# Transfer function of a filter: where is my mistake?

So, I'm trying to derive the transfer function of the following circuit:

with $$R_L=3R$$

So my attempt was to treat the circuit as 3 cascaded blocks, obtaining the following transfer functions:

$$\frac{V_{o1}(s)}{V_i(s)}=\frac{1}{1+sCR}$$ $$\frac{V_{o2}(s)}{V_{o1}(s)}=\frac{1}{1+sCR}$$ $$\frac{V_{o}(s)}{V_{o2}(s)}=\frac{3R}{4R+s3CR^2}$$

Then to obtain the transfer function I multiply the 3, obtaining:

$$\frac{V_{o1}(s)}{V_i(s)}=\frac{3R}{3C^3R^4s^3+10C^2R^3s^2+11CR^2s+4R}$$

And putting in canonical form:

$$\frac{V_{o}(s)}{V_i(s)}=\frac{\frac{1}{R^3C^3}}{s^3+\frac{10}{3RC}s^2+\frac{11}{3R^2C^2}s+\frac{4}{3R^3C^3}}$$

$$\frac{V_{o}(s)}{V_i(s)}=\frac{\frac{1}{R^3C^3}}{s^3+\frac{16}{3RC}s^2+\frac{22}{3R^2C^2}s+\frac{2}{R^3C^3}}$$

So I might be making some sort of mistake with the coefficients in the original transfer function. I've already redone this multiple times and can't find my mistake. Can someone help me please?

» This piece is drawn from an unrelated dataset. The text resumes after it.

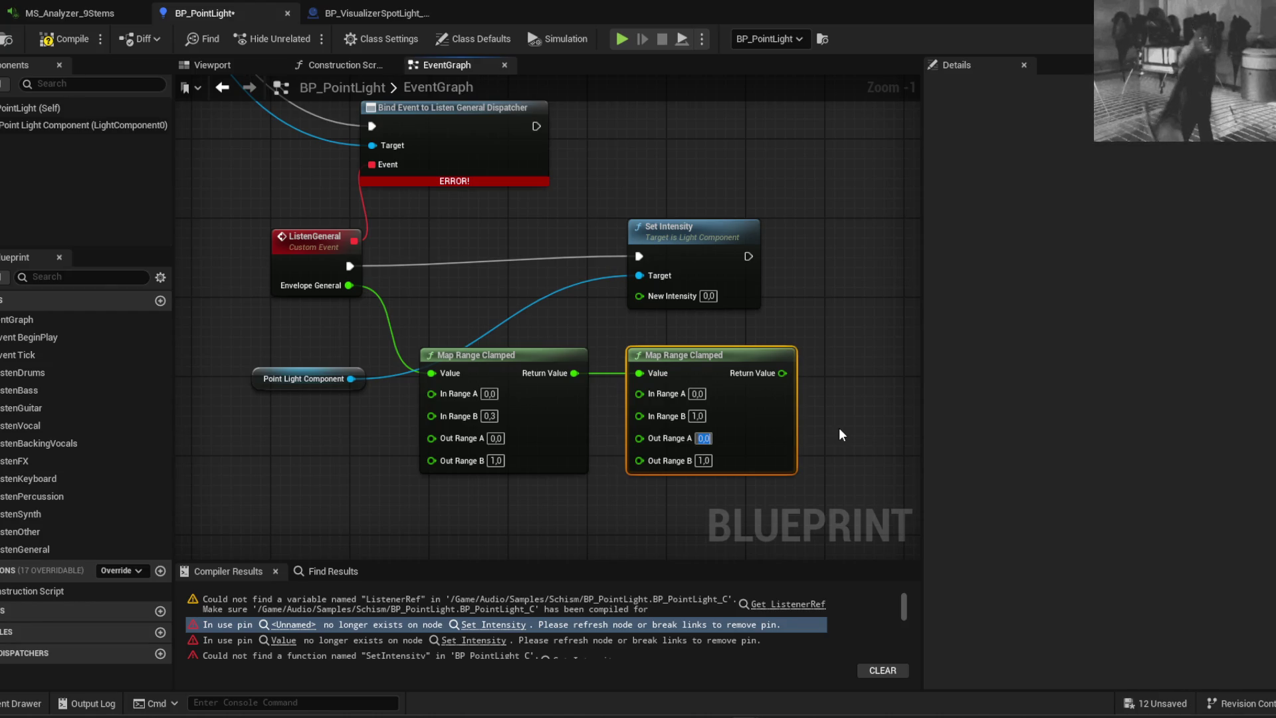
key("Tab")
type("160")
key("Return")
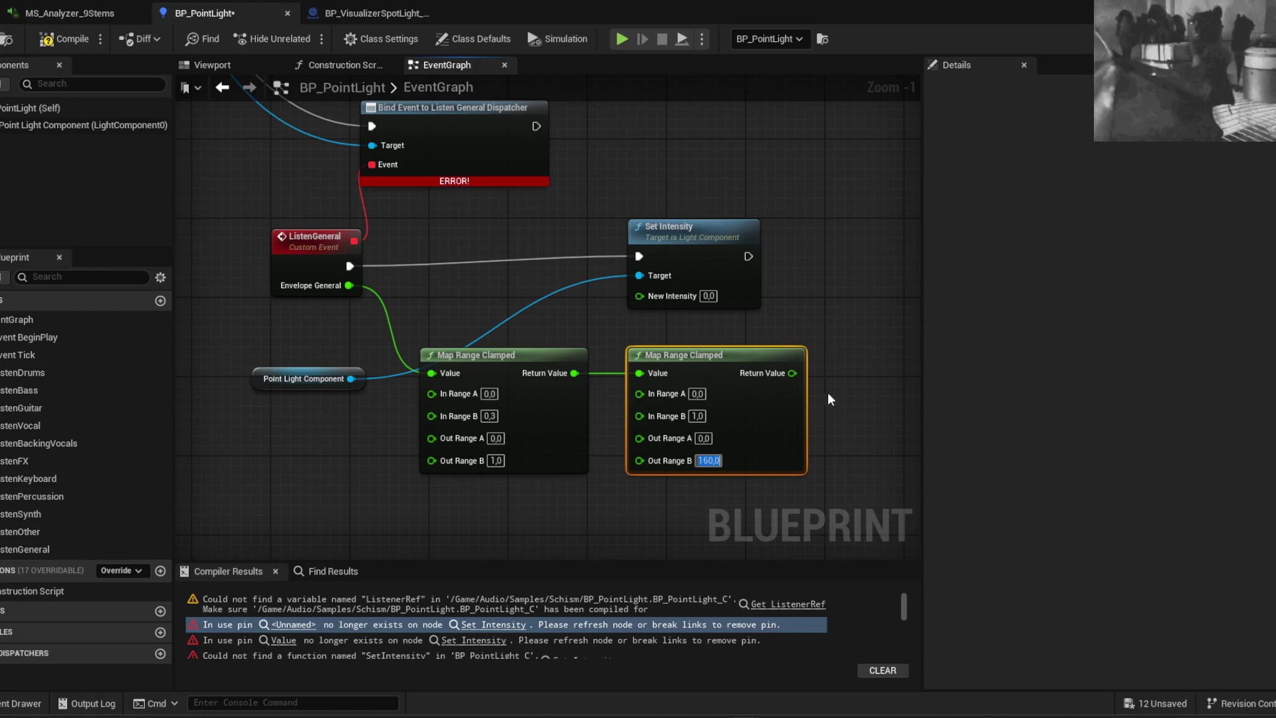
left_click_drag(792, 373, 639, 294)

• Read here for something that is almost exactly what you want. It's only missing the trivial addition of your final R. And I'm certain you'll have no problem adding it in.
– jonk
Aug 17, 2020 at 3:30
• @jonk Thank you, I realized my mistake was considering the circuit was unidirectional. By using two-port network theory, using transmission matrices, I was able to reach the book answer! Aug 17, 2020 at 4:15
• First you can't cascade individual transfer functions considering the loading of each section. Second, the transfer function you gave is not expressed in a low-entropy format which should be in your case $H(s)=H_0\frac{1}{D(s)}$ with $H_0=\frac{R_L}{3R+R_L}$. Using the fast analytical circuits techniques or FACTs is truly the fastest way to go without resorting to matrices. The link suggested by jonk is a typical example of the path to follow. Aug 17, 2020 at 15:02

$$\frac{V_{o}(s)}{V_i(s)} = \frac{V_{o1}(s)}{V_i(s)} \frac{V_{o2}(s)}{V_{o1}(s)} \frac{V_{o}(s)}{V_{o2}(s)}$$
But, unless you have buffers between each stage you do not have those individual $$\frac{V_{o1}(s)}{V_i(s)}, \frac{V_{o2}(s)}{V_{o1}(s)}, \frac{V_{o}(s)}{V_{o2}(s)}.$$